Bowles Farm is experimenting with using a native plant cover crop.

“Native plants are designed to grow when we get moisture, and go away when we don’t,” says Bowles Farm Executive Vice President Derek Azevedo.

The company is also working on writing a carbon plan to map out how much carbon a cotton farm in Merced County can capture.
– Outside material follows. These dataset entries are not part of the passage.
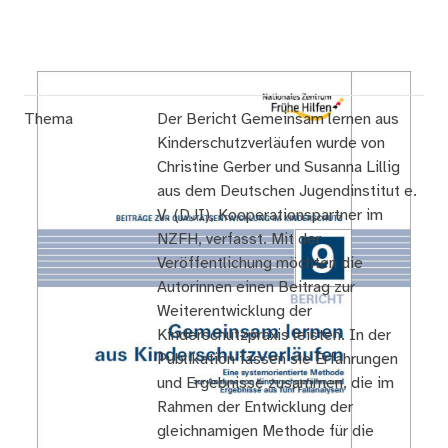
Thema
Der Bericht Gemeinsam lernen aus
Kinderschutzverläufen wurde von
Christine Gerber und Susanna Lillig
aus dem Deutschen Jugendinstitut e.
V. (DJI), Kooperationspartner im
NZFH, verfasst. Mit der
Veröffentlichung möchten die
Autorinnen einen Beitrag zur
Weiterentwicklung der
Kinderschutzpraxis leisten. In der
Publikation fassen sie Erfahrungen
und Ergebnisse zusammen, die im
Rahmen der Entwicklung der
gleichnamigen Methode für die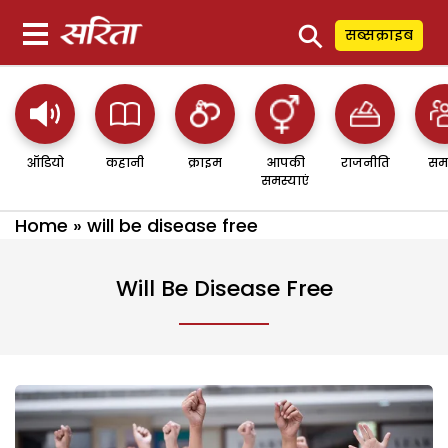
⚲
सब्सक्राइब
ऑडियो
कहानी
क्राइम
आपकी
राजनीति
सम
समस्याएं
Home
»
will be disease free
Will Be Disease Free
The trial is managed with a multi-species cover crop, strip tillage, untreated seeds, fungal-dominated compost inoculation and a reduction in synthetic nitrogen.

Cotton Fits The Bill

Rebecca Daeschner represented the Los Angeles-based luxury women’s wear brand CO (CO-collections.com), which in its current collection sells a ruched cotton top for $725, a cotton button down shirt for $795 and a short-sleeved cotton dress for $795.

“We’re interested in making products that stand the test of time, stay out of landfills, eliminating waste,” Daeschner says.

The company currently sources its high-end materials mainly from Italy but is interested in transitioning to fabrics that are not only high-quality but also have a reduced environmental footprint.